Are suicidal thoughts common?

Marriott Suzie Marriott, MS, BSN, RN-BC
Associate Director of Nursing
Psychiatry and Behavioral Health
Stony Brook Medicine
Batra Jaskanwar Batra, MD, MHA
Director of Hospital Psychiatry Services
Stony Brook Medicine

Suicide refers to a death caused by someone injuring themselves with the intent to die. And it’s occurring at an alarming rate in the U.S. Among Americans aged 10 to 24 and aged 25 to 44, suicide is the second leading cause of death. Now with social distancing, quarantine and isolation, there’s even more concern.

What triggers thoughts of suicide?
Dr. Batra: Sadly many of us, in fact, six million Americans, have had thoughts of taking our lives. Half of those made a plan and 1.4 million took some action toward ending their lives. Because of the stigma associated with suicide, the numbers could be higher than reported.

Some contributing factors include:
• Loss of a loved one (particularly in last two years)
• Legal problems or a previous criminal record
• Being a victim of abuse
• Relationship problems
• Financial stress or job loss
• Depression, anxiety or other emotional problems
• History of self-harm and/or previous suicide attempts
• Exposure to suicidal behaviors
• Feelings of isolation (e.g., many people may be feeling this due to COVID-19)

Who is most at risk?
Suzie Marriott: Some people are more impacted than others by suicide. These include:
• Veterans and other military personnel
• People in construction, the arts, design, entertainment, sports and media fields
• LGBTQ youth
• White men, 44 to 65 and 85 years and older
• Those diagnosed with major depression, bipolar disorder, schizophrenia, borderline personality disorder, post-traumatic stress disorder, substance use and eating disorders.

Are there warning signs?
Suzie Marriott: Yes. And sadly, fifty percent of those who die by suicide do so after their first and only attempt. The Centers for Disease Control and Prevention (CDC) has identified 12 warning signs of suicide:
1. Feeling like a burden
2. Being isolated
3. Increased anxiety
4. Feeling trapped or in unbearable pain
5. Increased substance use
6. Talking or posting about wanting to die
7. Making plans for suicide
8. Looking for a way to access lethal means
9. Increased anger or rage
10. Extreme mood swings
11. Expressing hopelessness
12. Sleeping too little or too much

What can I do to help someone I know?
Suzie Marriott: If you notice any warning signs in someone you know, you should do the following:
1. Ask clearly and directly about suicide.
2. Keep them safe.
3. Be physically present if possible or show support by listening on the phone.
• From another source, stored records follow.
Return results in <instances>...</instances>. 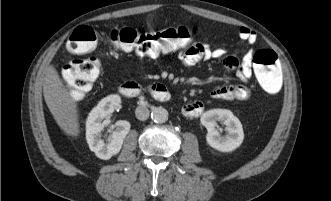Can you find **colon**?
Returning <instances> with one entry per match:
<instances>
[{
  "instance_id": "obj_1",
  "label": "colon",
  "mask_w": 331,
  "mask_h": 201,
  "mask_svg": "<svg viewBox=\"0 0 331 201\" xmlns=\"http://www.w3.org/2000/svg\"><path fill=\"white\" fill-rule=\"evenodd\" d=\"M197 34L195 27L167 28L153 32H139L133 28H113L105 38L117 49L135 52L141 56H158L192 45ZM97 43V33L88 26L78 27L67 42L74 55L92 51ZM255 75L262 88L277 93L282 86V66L278 55L270 49H260L253 55ZM100 75V63L95 58H75L63 68L62 77L74 98H81Z\"/></svg>"
}]
</instances>
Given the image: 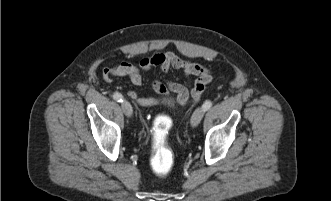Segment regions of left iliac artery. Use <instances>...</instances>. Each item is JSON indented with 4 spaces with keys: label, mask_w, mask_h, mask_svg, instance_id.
Here are the masks:
<instances>
[{
    "label": "left iliac artery",
    "mask_w": 331,
    "mask_h": 201,
    "mask_svg": "<svg viewBox=\"0 0 331 201\" xmlns=\"http://www.w3.org/2000/svg\"><path fill=\"white\" fill-rule=\"evenodd\" d=\"M203 109L205 111L209 110L211 107H212V102L211 101H206L204 104H203Z\"/></svg>",
    "instance_id": "44dca946"
}]
</instances>
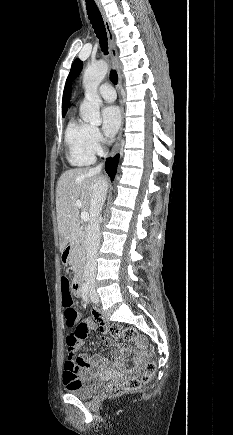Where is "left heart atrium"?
<instances>
[{
  "label": "left heart atrium",
  "mask_w": 233,
  "mask_h": 435,
  "mask_svg": "<svg viewBox=\"0 0 233 435\" xmlns=\"http://www.w3.org/2000/svg\"><path fill=\"white\" fill-rule=\"evenodd\" d=\"M101 117L104 134L110 139L113 138L121 123L119 109L113 105L107 106L102 110Z\"/></svg>",
  "instance_id": "1"
}]
</instances>
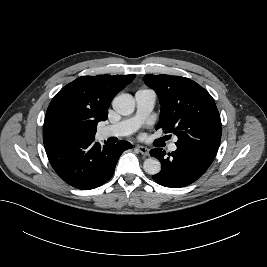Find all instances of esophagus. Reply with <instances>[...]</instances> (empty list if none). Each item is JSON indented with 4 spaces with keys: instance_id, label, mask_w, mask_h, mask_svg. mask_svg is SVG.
Returning a JSON list of instances; mask_svg holds the SVG:
<instances>
[{
    "instance_id": "obj_1",
    "label": "esophagus",
    "mask_w": 267,
    "mask_h": 267,
    "mask_svg": "<svg viewBox=\"0 0 267 267\" xmlns=\"http://www.w3.org/2000/svg\"><path fill=\"white\" fill-rule=\"evenodd\" d=\"M137 149L139 150V152L144 155V156H148L149 155V149L147 147L144 146H137Z\"/></svg>"
}]
</instances>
If you think they might quickly act upon their suicidal thoughts, call 911 for an ambulance to take them to Stony Brook’s Comprehensive Psychiatric Emergency Program (CPEP) or the nearest hospital emergency room where they can get help. Do not leave them alone.
4. Help them connect to ongoing support like Lifeline: 800-273-8255.
5. Follow up after you’ve connected them with the immediate support systems. This will help them build self-worth and feel valued.
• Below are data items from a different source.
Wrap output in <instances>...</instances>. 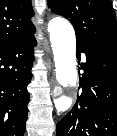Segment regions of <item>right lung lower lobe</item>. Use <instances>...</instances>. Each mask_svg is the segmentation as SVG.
Here are the masks:
<instances>
[{"instance_id":"1","label":"right lung lower lobe","mask_w":117,"mask_h":136,"mask_svg":"<svg viewBox=\"0 0 117 136\" xmlns=\"http://www.w3.org/2000/svg\"><path fill=\"white\" fill-rule=\"evenodd\" d=\"M34 33L0 46V136H23L26 129Z\"/></svg>"}]
</instances>
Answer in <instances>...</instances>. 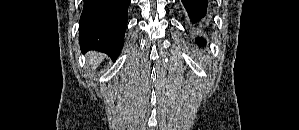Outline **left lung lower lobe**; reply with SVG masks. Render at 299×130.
I'll return each mask as SVG.
<instances>
[{"label": "left lung lower lobe", "mask_w": 299, "mask_h": 130, "mask_svg": "<svg viewBox=\"0 0 299 130\" xmlns=\"http://www.w3.org/2000/svg\"><path fill=\"white\" fill-rule=\"evenodd\" d=\"M182 2L192 21H198L206 15L207 0H182ZM204 43L205 40H203V38L198 40L199 45Z\"/></svg>", "instance_id": "0a47b994"}]
</instances>
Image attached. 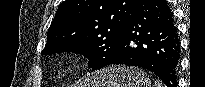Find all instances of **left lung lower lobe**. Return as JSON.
I'll list each match as a JSON object with an SVG mask.
<instances>
[{"instance_id":"left-lung-lower-lobe-1","label":"left lung lower lobe","mask_w":205,"mask_h":87,"mask_svg":"<svg viewBox=\"0 0 205 87\" xmlns=\"http://www.w3.org/2000/svg\"><path fill=\"white\" fill-rule=\"evenodd\" d=\"M179 58L177 28L167 1L137 0L116 54L103 67L115 64L142 67L157 75L168 87H176Z\"/></svg>"}]
</instances>
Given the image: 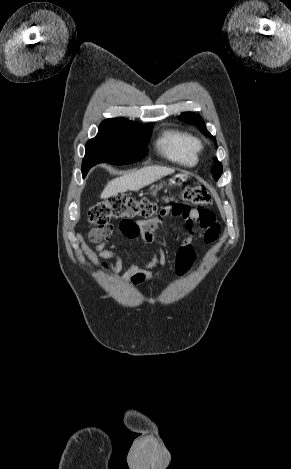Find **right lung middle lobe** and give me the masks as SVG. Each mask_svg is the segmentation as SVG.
<instances>
[{"label":"right lung middle lobe","mask_w":291,"mask_h":469,"mask_svg":"<svg viewBox=\"0 0 291 469\" xmlns=\"http://www.w3.org/2000/svg\"><path fill=\"white\" fill-rule=\"evenodd\" d=\"M152 128V123L142 126L132 121H103L97 136L86 143L83 177L98 163L121 165L142 160L147 154Z\"/></svg>","instance_id":"dd1d6c3e"}]
</instances>
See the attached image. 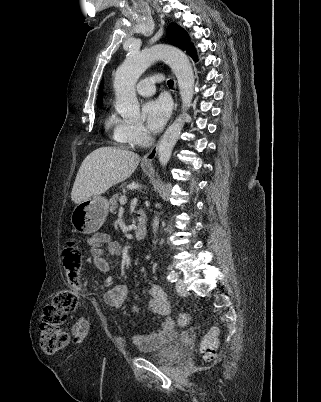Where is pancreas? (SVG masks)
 Segmentation results:
<instances>
[{
	"label": "pancreas",
	"mask_w": 321,
	"mask_h": 402,
	"mask_svg": "<svg viewBox=\"0 0 321 402\" xmlns=\"http://www.w3.org/2000/svg\"><path fill=\"white\" fill-rule=\"evenodd\" d=\"M120 197H122L121 193H119V194H114V195L112 196V198L109 200V204H110L109 211H110L111 213H114V212H115V210H116V208H117V200H118Z\"/></svg>",
	"instance_id": "pancreas-1"
}]
</instances>
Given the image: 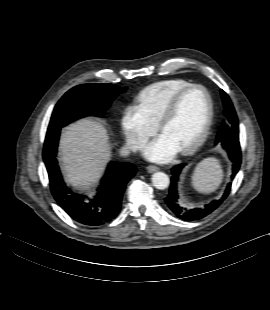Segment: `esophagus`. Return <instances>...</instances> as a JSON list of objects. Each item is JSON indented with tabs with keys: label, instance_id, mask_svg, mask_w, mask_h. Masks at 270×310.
<instances>
[{
	"label": "esophagus",
	"instance_id": "obj_1",
	"mask_svg": "<svg viewBox=\"0 0 270 310\" xmlns=\"http://www.w3.org/2000/svg\"><path fill=\"white\" fill-rule=\"evenodd\" d=\"M147 171L149 172V173H153V172H156V171H158L159 170V167L158 166H155V165H149V166H147Z\"/></svg>",
	"mask_w": 270,
	"mask_h": 310
}]
</instances>
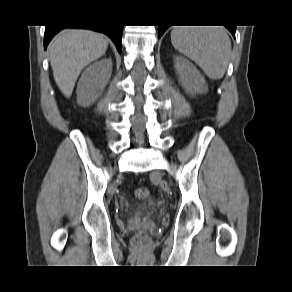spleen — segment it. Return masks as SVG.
<instances>
[{
    "label": "spleen",
    "mask_w": 292,
    "mask_h": 292,
    "mask_svg": "<svg viewBox=\"0 0 292 292\" xmlns=\"http://www.w3.org/2000/svg\"><path fill=\"white\" fill-rule=\"evenodd\" d=\"M171 42L210 79L224 76L231 55V41L224 28L176 26L171 31Z\"/></svg>",
    "instance_id": "spleen-1"
}]
</instances>
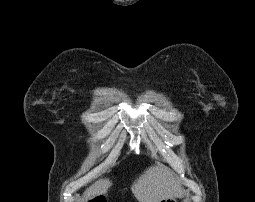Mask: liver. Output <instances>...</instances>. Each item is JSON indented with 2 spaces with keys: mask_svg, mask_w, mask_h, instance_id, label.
<instances>
[{
  "mask_svg": "<svg viewBox=\"0 0 255 202\" xmlns=\"http://www.w3.org/2000/svg\"><path fill=\"white\" fill-rule=\"evenodd\" d=\"M111 185L109 179L97 181L85 191L81 202L105 194ZM131 191L139 202H160L162 199L179 195L181 185L168 169L152 166L134 181Z\"/></svg>",
  "mask_w": 255,
  "mask_h": 202,
  "instance_id": "obj_1",
  "label": "liver"
}]
</instances>
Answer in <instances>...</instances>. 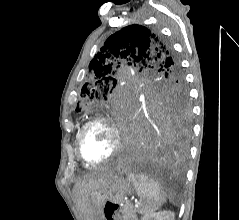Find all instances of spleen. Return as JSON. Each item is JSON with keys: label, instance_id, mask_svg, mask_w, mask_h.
I'll use <instances>...</instances> for the list:
<instances>
[{"label": "spleen", "instance_id": "3e777b00", "mask_svg": "<svg viewBox=\"0 0 239 220\" xmlns=\"http://www.w3.org/2000/svg\"><path fill=\"white\" fill-rule=\"evenodd\" d=\"M128 179L133 183L137 195L143 198V203L138 206V211L141 214L153 212L161 207L165 199L159 183L149 178L144 174L130 173Z\"/></svg>", "mask_w": 239, "mask_h": 220}]
</instances>
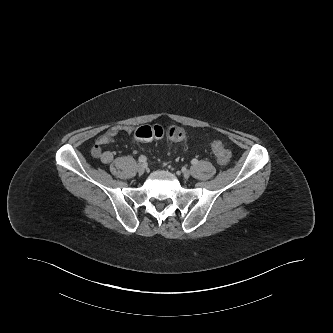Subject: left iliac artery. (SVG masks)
I'll return each mask as SVG.
<instances>
[{
    "label": "left iliac artery",
    "mask_w": 333,
    "mask_h": 333,
    "mask_svg": "<svg viewBox=\"0 0 333 333\" xmlns=\"http://www.w3.org/2000/svg\"><path fill=\"white\" fill-rule=\"evenodd\" d=\"M198 163L197 159H192L191 164L196 165Z\"/></svg>",
    "instance_id": "1"
}]
</instances>
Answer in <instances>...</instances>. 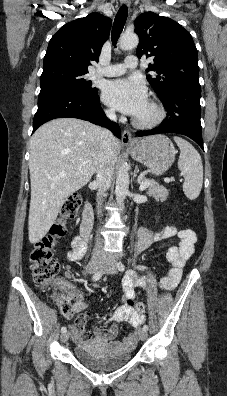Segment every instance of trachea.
<instances>
[{"label": "trachea", "mask_w": 227, "mask_h": 396, "mask_svg": "<svg viewBox=\"0 0 227 396\" xmlns=\"http://www.w3.org/2000/svg\"><path fill=\"white\" fill-rule=\"evenodd\" d=\"M127 16H128V8L125 5H123L120 7V9L116 14L112 29V42L114 46H116L117 40L124 28V25L127 20Z\"/></svg>", "instance_id": "3493384b"}]
</instances>
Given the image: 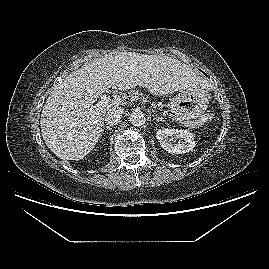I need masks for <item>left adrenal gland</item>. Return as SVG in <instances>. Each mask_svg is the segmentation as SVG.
I'll use <instances>...</instances> for the list:
<instances>
[{
  "instance_id": "left-adrenal-gland-1",
  "label": "left adrenal gland",
  "mask_w": 269,
  "mask_h": 269,
  "mask_svg": "<svg viewBox=\"0 0 269 269\" xmlns=\"http://www.w3.org/2000/svg\"><path fill=\"white\" fill-rule=\"evenodd\" d=\"M156 121L165 122L162 117L155 116L154 118Z\"/></svg>"
}]
</instances>
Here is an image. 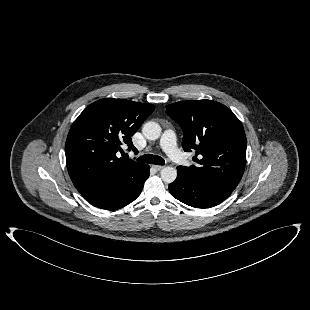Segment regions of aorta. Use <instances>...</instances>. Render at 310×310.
<instances>
[{"label":"aorta","mask_w":310,"mask_h":310,"mask_svg":"<svg viewBox=\"0 0 310 310\" xmlns=\"http://www.w3.org/2000/svg\"><path fill=\"white\" fill-rule=\"evenodd\" d=\"M161 127L158 123L149 121L143 125L142 133L148 140H157L161 135ZM161 179L165 183H172L177 177V170L174 167L167 166L161 170Z\"/></svg>","instance_id":"aorta-1"}]
</instances>
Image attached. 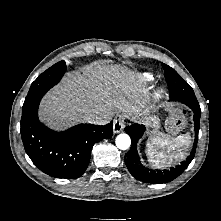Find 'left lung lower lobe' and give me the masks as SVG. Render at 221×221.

For further information about ways you can help, visit

What is Stony Brook’s approach?
Dr. Batra: Our team of suicide prevention experts know how to put someone at ease to open up while being supportive and respectful. We can diagnose and treat underlying depression, anxiety or other emotional problems in person or from the comfort and privacy of a person’s home, via telehealth. We can also determine a person’s level of self-esteem. Is there a sense of purpose? Does life feel meaningful? Are there cultural, religious or personal beliefs that discourage suicide? We teach life skills to those at risk and can put you in touch with many community resources as well. In short, we’ll help you develop a plan and guide you out of this path of thinking so you can move forward in a healthy way and enjoy life.